Arizona is one of only a handful of states that does not address pregnancy in the statute, although the statute allows flexibility in drafting treatment wishes, so pregnancy always can be specifically included.  The state-established form in Arizona includes pregnancy in its checklist of clauses that can be added as follows:

 ____ C. Pregnancy: Regardless of any other directions I have given in this Living Will, if I am known to be pregnant I do not want life-sustaining treatment withheld or withdrawn if it is possible that the embryo/fetus will develop to the point of live birth with the continued application of life-sustaining treatment.

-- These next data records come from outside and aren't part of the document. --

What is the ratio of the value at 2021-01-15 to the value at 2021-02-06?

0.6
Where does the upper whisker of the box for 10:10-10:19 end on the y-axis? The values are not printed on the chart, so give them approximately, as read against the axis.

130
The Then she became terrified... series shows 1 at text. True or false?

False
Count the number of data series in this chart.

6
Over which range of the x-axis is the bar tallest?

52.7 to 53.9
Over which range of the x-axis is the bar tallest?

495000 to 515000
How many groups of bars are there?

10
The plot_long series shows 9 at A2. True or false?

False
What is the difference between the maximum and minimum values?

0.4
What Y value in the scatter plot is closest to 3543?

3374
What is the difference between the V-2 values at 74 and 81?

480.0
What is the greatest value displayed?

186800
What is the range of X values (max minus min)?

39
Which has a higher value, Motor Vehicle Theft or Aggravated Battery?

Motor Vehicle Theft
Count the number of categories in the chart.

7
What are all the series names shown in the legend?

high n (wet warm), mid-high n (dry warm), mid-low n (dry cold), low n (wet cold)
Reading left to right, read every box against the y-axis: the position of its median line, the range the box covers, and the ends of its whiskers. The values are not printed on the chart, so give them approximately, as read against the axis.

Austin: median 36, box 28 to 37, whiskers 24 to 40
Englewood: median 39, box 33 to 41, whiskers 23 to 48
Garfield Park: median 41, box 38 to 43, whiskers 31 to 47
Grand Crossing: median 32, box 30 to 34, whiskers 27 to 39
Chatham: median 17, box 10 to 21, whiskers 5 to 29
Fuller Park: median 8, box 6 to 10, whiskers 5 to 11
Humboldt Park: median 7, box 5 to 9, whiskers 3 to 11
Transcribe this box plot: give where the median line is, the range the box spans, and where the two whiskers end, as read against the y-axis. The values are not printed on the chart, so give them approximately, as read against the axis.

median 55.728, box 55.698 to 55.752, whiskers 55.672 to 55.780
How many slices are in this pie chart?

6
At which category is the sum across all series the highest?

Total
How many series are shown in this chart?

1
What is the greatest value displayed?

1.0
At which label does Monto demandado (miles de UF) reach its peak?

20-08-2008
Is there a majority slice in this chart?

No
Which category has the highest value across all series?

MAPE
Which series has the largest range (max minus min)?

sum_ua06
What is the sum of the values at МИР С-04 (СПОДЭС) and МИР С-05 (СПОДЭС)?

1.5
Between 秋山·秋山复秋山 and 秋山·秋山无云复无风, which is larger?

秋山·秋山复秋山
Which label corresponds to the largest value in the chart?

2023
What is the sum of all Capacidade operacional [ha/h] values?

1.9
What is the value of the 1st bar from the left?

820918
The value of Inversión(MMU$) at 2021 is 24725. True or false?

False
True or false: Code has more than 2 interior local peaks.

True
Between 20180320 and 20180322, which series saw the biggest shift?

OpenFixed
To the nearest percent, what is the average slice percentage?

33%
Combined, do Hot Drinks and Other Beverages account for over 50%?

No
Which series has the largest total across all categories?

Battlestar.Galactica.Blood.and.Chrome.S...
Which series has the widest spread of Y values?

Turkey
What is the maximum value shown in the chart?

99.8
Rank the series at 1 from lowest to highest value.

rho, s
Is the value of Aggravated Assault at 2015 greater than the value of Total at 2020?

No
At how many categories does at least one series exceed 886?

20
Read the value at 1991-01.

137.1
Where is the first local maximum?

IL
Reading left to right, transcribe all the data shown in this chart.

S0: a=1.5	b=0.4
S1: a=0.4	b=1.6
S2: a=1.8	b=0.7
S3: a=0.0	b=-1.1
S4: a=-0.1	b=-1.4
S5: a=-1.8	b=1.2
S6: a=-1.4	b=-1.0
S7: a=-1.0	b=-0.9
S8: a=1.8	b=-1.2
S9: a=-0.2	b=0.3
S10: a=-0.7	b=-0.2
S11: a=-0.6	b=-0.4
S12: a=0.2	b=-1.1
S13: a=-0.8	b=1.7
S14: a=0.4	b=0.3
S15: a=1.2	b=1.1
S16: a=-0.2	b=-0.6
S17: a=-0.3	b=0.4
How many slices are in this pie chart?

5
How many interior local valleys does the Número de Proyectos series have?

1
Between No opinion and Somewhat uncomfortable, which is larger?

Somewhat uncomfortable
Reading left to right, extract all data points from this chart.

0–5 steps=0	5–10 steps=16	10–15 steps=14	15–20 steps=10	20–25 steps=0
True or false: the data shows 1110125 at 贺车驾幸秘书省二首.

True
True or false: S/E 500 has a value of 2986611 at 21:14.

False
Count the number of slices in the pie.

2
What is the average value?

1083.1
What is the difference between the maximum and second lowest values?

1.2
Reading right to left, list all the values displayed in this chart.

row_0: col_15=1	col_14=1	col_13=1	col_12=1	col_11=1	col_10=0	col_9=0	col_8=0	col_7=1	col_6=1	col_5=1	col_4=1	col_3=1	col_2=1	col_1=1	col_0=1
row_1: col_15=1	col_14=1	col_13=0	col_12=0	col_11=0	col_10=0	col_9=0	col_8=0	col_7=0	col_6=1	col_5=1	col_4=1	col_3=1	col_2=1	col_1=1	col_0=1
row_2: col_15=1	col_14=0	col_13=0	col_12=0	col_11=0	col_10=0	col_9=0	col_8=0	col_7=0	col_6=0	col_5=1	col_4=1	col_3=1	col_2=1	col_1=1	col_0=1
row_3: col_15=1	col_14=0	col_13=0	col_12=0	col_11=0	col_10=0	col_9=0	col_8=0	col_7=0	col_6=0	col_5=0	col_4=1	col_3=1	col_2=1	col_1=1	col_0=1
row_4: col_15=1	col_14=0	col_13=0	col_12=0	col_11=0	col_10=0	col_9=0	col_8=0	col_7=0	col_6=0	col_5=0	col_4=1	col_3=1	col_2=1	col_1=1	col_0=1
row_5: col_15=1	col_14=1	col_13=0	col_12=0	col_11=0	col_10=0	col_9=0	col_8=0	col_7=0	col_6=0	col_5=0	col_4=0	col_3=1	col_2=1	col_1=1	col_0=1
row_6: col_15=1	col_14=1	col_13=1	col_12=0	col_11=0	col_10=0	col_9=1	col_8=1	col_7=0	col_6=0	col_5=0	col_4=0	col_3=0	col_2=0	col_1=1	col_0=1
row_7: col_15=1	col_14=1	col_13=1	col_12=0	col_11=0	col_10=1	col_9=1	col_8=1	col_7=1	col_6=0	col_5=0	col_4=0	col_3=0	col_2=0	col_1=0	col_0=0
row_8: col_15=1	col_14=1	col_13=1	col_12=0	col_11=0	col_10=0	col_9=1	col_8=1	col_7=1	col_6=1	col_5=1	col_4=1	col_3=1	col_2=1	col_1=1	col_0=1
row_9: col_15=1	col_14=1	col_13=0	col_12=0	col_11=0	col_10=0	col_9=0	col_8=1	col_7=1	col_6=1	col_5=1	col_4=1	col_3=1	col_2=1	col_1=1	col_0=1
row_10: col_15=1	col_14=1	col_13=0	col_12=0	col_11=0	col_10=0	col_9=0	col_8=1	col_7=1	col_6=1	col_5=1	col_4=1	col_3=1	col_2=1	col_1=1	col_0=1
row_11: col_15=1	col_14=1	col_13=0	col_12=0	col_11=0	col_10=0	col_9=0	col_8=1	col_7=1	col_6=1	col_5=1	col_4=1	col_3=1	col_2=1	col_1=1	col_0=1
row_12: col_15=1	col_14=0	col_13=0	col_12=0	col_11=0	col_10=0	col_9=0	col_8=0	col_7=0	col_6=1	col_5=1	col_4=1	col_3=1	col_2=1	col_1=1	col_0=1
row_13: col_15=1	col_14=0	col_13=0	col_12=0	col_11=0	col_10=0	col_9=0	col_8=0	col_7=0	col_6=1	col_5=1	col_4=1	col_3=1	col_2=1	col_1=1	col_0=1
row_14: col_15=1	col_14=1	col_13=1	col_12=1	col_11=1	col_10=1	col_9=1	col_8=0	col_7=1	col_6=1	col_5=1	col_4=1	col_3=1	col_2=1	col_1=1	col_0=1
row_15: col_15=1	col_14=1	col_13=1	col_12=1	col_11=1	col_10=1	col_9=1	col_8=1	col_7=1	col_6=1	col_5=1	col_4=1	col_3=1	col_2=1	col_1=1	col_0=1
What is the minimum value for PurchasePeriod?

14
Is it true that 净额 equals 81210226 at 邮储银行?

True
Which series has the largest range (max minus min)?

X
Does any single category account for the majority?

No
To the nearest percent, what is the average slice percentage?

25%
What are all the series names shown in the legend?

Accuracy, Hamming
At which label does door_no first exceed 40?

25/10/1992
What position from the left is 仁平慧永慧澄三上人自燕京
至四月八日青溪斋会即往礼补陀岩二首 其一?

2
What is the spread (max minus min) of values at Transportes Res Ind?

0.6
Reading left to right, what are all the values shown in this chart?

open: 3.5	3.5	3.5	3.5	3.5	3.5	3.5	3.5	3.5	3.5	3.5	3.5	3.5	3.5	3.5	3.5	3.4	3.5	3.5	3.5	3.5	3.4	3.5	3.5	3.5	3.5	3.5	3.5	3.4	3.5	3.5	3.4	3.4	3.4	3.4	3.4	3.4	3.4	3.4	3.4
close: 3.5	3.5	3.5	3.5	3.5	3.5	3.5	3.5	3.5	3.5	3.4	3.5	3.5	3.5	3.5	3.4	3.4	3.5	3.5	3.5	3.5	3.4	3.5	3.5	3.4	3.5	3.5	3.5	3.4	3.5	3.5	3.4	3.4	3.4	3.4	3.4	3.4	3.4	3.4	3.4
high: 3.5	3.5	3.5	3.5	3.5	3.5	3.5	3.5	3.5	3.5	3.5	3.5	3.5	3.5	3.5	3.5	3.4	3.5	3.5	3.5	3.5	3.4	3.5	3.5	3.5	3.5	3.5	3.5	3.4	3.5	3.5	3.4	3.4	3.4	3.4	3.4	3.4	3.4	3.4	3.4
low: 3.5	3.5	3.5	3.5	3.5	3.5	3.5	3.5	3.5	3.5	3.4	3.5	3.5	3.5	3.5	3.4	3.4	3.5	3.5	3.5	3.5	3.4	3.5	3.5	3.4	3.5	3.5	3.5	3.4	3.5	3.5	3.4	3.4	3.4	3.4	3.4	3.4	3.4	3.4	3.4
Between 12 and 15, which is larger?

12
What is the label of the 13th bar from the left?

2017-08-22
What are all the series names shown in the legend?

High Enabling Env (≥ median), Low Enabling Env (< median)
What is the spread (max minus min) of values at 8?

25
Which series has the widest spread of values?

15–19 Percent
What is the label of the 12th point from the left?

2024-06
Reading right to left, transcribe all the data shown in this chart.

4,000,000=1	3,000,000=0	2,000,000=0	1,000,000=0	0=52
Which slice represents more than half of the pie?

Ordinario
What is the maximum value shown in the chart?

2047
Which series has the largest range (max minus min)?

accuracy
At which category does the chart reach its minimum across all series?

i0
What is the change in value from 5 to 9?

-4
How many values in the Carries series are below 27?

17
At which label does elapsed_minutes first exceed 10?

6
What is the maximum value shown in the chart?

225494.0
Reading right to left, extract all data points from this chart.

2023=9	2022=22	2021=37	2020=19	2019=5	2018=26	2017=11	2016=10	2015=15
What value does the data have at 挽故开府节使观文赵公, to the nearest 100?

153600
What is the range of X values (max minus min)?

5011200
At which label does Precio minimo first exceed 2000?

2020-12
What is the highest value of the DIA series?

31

State laws governing advance directives/living wills vary in other important ways, including witness and notary requirements, and the effect of divorce (some automatically invalidate the appointment of a former spouse as an agent; others do not).  It is important, whether you are executing a new living will in your new state, or agreeing to serve as agent for a loved one who lives elsewhere, to realize that advance directives, while now common across the country, do have differences, and what is familiar to you in your own state might be quite different if you move or if you are trying to carry out your loved one’s wishes in a state with specific guidelines for living wills of pregnant women.